Image: FloweringDagwood/ Wikimedia Commons

Winter Olympics: Japan triumph in mistake-laden pairs skating event

The pairs figure skating event at Milano Cortina was a highly anticipated one for fans of the sport.

There were several contenders for the podium, including Georgia’s Anastasiia Metelkina and Luka Berulava, reigning World Champions Riku Miura and Ryuichi Kihara, and Germany’s Minerva Fabienne Hase and Nikita Volodin, this year’s world silver medalists and European champions.

Other teams of interest were Team GB’s Anastasia Vaipan-Law and Luke Digby, five-time British national champions, the Italian team of Sara Conti and Niccolo Macii, skating on home ice in Milan, and Team USA’s Ellie Kam and Danny O’Shea.

The team represented Georgia’s first hope for a Winter Olympics medal in sporting history

The short program opened the event. Team GB had a strong showing, and qualified for the free skate. Their synchronicity, especially on the combination spins, was praised by both the commentators and the judges.

Kam and O’Shea were watched closely by fans of Team USA. Their inclusion in this Olympics was somewhat unusual, as they only came second in the US Nationals, and qualified due to visa problems with the first place couple. Despite the late Olympics call-up, their clean, artistic program and characteristic perfect triple twist certainly proved any doubters wrong.

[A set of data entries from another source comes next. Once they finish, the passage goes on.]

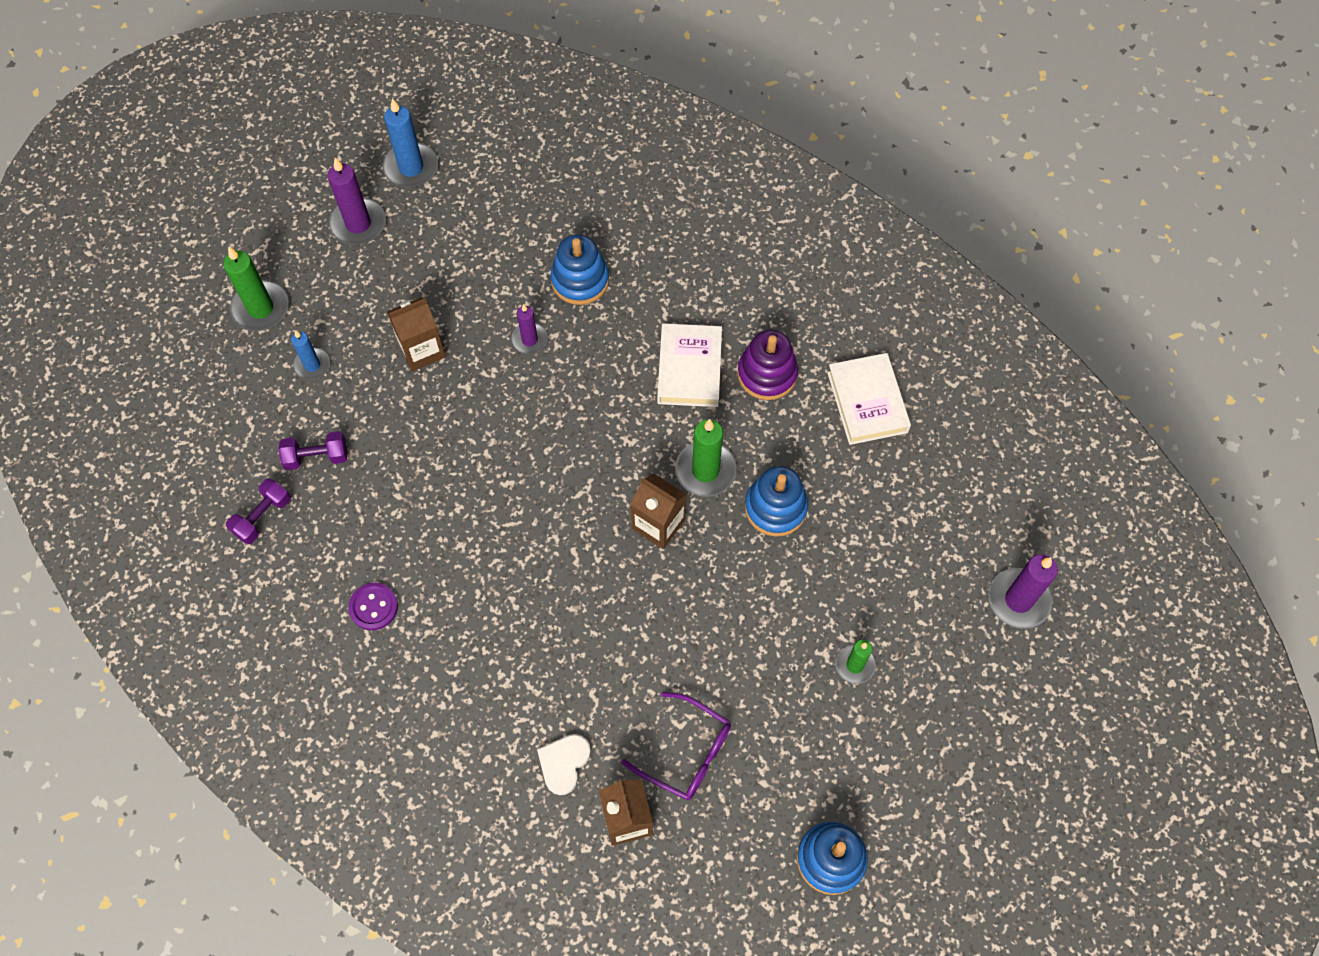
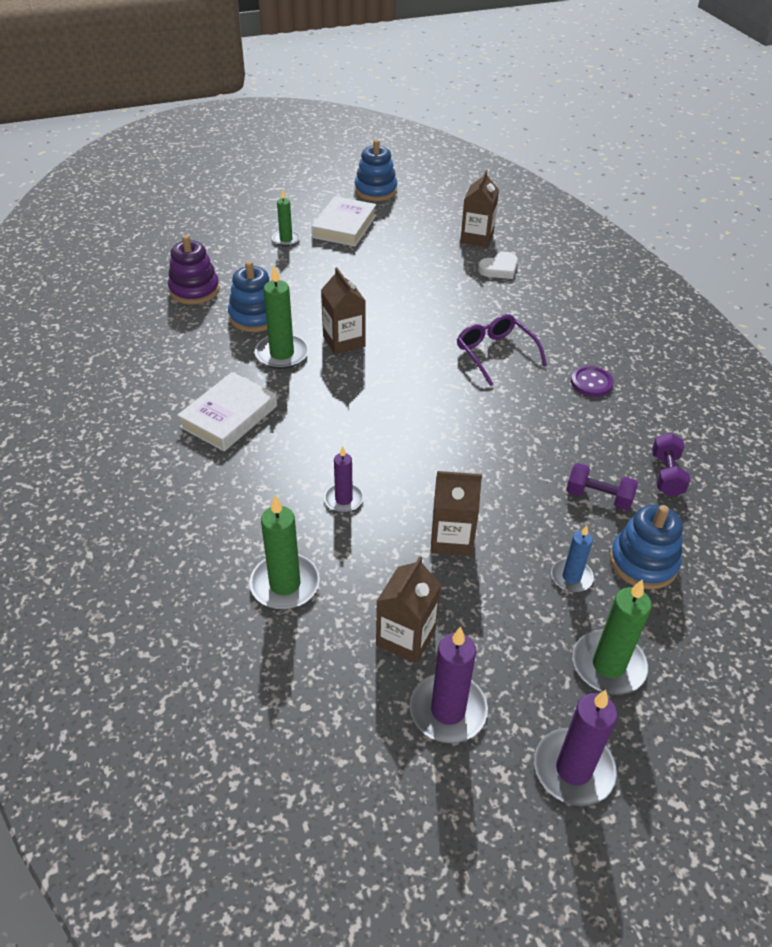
camera: 150 degrees left, 20 degrees down
(262, 517) = (666, 475): purple dumbbell -> purple dumbbell turned 60 degrees counterclockwise
(411, 168) = (341, 753): blue candle -> none
(413, 256) = (406, 637): none -> brown carton
(523, 249) = (285, 584): none -> green candle
(580, 280) = (256, 527): blue stacking toy -> blue stacking toy (643, 562)
(686, 753) = (420, 246): purple glasses -> purple glasses (495, 353)
(767, 374) = (174, 387): purple stacking toy -> purple stacking toy (194, 290)
(867, 402) = (125, 340): white book -> white book (344, 226)
(1018, 600) = (161, 226): purple candle -> purple candle (573, 769)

Italy’s Conti and Macii also skated their dramatic program clean and were well-received by the crowd, both Italian and otherwise. The pair went viral last year for their gender-swapped program at the 2025 World Championship gala set to Beyoncé’s ‘Who Run the World’.

All eyes were on Georgia’s team as they took the ice. The duo represented Georgia’s first hope for a Winter Olympics medal in sporting history.

Their short program was set to music from Bolero, popularised by Torvill and Dean’s gold medal performance in 1984. The melody has since become something of a ‘warhorse’ in figure skating, used multiple times by many skaters. Befitting this music, their program was very dramatic and elegant, skated entirely clean save a step out on their throw triple flip, putting them into second after the short, and in the running for a medal.

Germany’s Minerva Fabienne Hase and Nikita Volodin were hoping to repeat their medal success, and delivered with a beautiful, clean program that put them into first going into the free skate.

The favourites for the gold were Japan’s Riku Miura and Ryuichi Kihara. However, their short program almost put paid to those hopes entirely with an uncharacteristic error on their lift. Kihara struggled to get his partner into the air, so rather than sailing into first as everyone had been expecting, the pair instead went into the free skate in fifth.

Mistakes continued to haunt the teams throughout their 4-minute free programs

Team GB had a strong showing in the free skate, with a beautiful side-by-side triple toeloop, and a clean triple twist despite errors on the throw triple loop and double axel sequence.

Mistakes continued to haunt the teams throughout their 4-minute free programs. Conti and Macii, skating to popular Italian songs that got loud approval from the home crowd, received negative marks after stepping out of their jump sequence and both throws, but seemed happy with their performance, and the opportunity to represent their country on home ice.

Team USA’s Ellie Kam and Danny O’Shea unfortunately weren’t as happy, after falling on nearly every element in the opening half of their program, but got positive marks on their spins and lifts.

Similarly, Germany’s Hase and Volodin had mistakes on their elements, shaky on several of their lifts and throws, knocking them down from first place after the short to third place overall.

Both the skaters and their entire coaching team dissolved into tears of joy when the results revealed they had won the gold

The other medal hopefuls had a better time.

Georgia’s Metelkina and Berulava delivered the medal their country had been hoping for, coming in second place with a mostly clean and artistic program.

Kihara and Miura from Japan needed the skate of their lives to get back into the medal positions after the heartbreak of their short program, and they certainly delivered. Their perfect program, skated to music from ‘Gladiator,’ was textbook, and had artistry scores through the roof. It was so well done that they received a standing ovation from the crowd, and both the skaters and their entire coaching team dissolved into tears of joy when the results revealed they had won the gold.

Like all of the other skating disciplines at this year’s Winter Olympics, the podium athletes showed incredible sportsmanship, with all of them immediately congratulating each other and seeming genuinely pleased for their rivals’ successes.